# Safe posting tips for children and teenagers



## Tina (Apr 9, 2007)

*SAFE POSTING TIPS FOR CHILDREN AND TEENAGERS*

Here at Reptile Forums UK we are happy to encourage young keepers to join our community so that they can learn and share their knowledge. We are also committed to ensuring that the youngsters who use our forum do so in a safe and happy environment.









​ 
Forums and other social networking groups are a great place to chat with other people who have the same interests but always try to remember the following:

Forums aren’t real time like msn or chat rooms, when you post on a forum it remains there for other people to look at later and is available for everyone to see. 


Never reveal anything about yourself… including name, age, address, post code, mobile number, the name of your school – if you do want someone to be able to contact you off the forum only ever give out your email address. The same rule applies to information about members of your family and friends.
Never post pictures of members of your family, friends or any that could identify where you live. 
Never post pictures of yourself that you wouldn’t be happy for your parents or teachers to see!
Never arrange to meet someone you have spoken to on the forum, you can never know for certain that the person is genuine. If you do feel it’s appropriate to meet someone ALWAYS discuss this with your parents/carers first, arrange to meet in a public place and take along a parent or another adult to the first meeting.








​



If a member asks where you live, for instance to ask if you can recommend any pet shops or vets, only reply with an area. For instance Surrey, Yorkshire, Angus etc. 
Never post anything about yourself that you wouldn’t want the world at large to know. 
NEVER respond to posts, private messages or emails that you feel are abusive, bullying, sexually explicit, suggestive or make you feel uncomfortable in any way*. Report these immediately to a moderator and discuss them with a parent/carer or another adult you trust (don’t delete these as you will need to show them to a moderator when you report them).*
Don’t open any attachments, from strangers, sent to you by private message or email. 
Don't use your email address as your user name.
Make sure that you use safe passwords so that others can’t log onto your account, never share these passwords with anyone – not even your best friends. 
Agree with your parent/carer rules for going on-line… how often, how long for, what sites you can access on-line.

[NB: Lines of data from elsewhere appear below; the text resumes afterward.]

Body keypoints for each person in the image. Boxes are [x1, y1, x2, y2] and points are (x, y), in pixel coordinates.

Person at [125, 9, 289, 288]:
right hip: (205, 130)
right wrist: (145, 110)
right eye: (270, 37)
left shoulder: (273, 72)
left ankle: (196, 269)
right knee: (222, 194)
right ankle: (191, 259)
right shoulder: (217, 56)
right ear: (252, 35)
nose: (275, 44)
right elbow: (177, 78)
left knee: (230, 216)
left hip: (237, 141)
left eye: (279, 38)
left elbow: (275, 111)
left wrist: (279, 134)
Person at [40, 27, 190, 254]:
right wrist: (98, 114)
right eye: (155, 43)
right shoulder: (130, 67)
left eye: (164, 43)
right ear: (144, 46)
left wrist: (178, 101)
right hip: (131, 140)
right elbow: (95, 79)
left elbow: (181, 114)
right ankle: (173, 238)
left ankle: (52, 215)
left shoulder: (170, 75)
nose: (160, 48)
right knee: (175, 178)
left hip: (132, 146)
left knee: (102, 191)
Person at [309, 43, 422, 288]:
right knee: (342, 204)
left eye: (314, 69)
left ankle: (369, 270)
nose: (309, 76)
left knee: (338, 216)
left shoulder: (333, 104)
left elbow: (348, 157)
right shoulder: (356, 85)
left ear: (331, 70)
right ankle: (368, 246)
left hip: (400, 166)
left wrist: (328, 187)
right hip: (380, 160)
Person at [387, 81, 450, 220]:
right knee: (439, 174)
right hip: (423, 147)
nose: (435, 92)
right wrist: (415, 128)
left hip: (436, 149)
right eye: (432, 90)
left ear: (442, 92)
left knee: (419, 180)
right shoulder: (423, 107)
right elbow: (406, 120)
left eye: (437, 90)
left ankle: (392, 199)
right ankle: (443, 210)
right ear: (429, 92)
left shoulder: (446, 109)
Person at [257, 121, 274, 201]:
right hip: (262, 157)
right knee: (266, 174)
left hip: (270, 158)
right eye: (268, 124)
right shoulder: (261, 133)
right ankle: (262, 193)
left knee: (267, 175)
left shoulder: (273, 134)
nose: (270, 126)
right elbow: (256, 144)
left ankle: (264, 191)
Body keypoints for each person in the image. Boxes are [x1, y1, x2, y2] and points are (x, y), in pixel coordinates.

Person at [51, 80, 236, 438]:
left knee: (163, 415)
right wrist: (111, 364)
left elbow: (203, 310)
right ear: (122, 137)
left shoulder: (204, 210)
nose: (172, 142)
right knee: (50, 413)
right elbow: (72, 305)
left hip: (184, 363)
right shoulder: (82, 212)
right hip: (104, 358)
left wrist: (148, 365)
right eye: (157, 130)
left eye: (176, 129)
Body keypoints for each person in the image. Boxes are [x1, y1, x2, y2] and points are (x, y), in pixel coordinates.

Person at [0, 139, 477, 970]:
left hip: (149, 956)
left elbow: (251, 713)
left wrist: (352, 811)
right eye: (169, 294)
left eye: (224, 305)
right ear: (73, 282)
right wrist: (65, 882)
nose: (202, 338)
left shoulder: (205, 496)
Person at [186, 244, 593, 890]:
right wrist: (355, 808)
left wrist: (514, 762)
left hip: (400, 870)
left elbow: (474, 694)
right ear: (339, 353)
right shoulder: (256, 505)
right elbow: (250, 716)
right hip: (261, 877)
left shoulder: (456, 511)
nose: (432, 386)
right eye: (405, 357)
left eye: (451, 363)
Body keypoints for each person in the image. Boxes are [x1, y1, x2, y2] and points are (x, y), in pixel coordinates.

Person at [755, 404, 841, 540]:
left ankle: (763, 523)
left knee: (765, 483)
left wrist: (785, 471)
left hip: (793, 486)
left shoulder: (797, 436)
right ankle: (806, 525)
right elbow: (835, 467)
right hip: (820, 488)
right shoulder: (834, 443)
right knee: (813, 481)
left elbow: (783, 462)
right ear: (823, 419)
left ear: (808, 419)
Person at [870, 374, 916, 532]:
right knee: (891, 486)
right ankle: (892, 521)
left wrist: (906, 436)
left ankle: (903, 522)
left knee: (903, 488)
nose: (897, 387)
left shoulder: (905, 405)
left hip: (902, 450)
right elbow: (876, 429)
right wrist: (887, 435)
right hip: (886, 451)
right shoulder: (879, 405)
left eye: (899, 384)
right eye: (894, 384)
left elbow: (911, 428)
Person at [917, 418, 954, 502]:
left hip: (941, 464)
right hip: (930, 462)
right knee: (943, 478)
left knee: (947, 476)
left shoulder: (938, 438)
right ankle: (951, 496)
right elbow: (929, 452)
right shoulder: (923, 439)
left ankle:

Help and advice about staying safe online and reporting abuse can be found on the following sites:

http://www.ceop.gov.uk/reportabuse/index.asp
http://www.childline.org.uk/Info/Pages/OnlineSafety.aspx
http://tcs.cybertipline.com/
http://tcs.cybertipline.com/knowthedangers8.htm
http://www.virtualglobaltaskforce.com/

*REMEMBER… THESE TIPS APPLY ON ALL SOCIAL NETWORKING SITES SUCH AS FACEBOOK, BEBO, MYSPACE, MSN ETC AS WELL AS REPTILE FORUMS UK.*


----------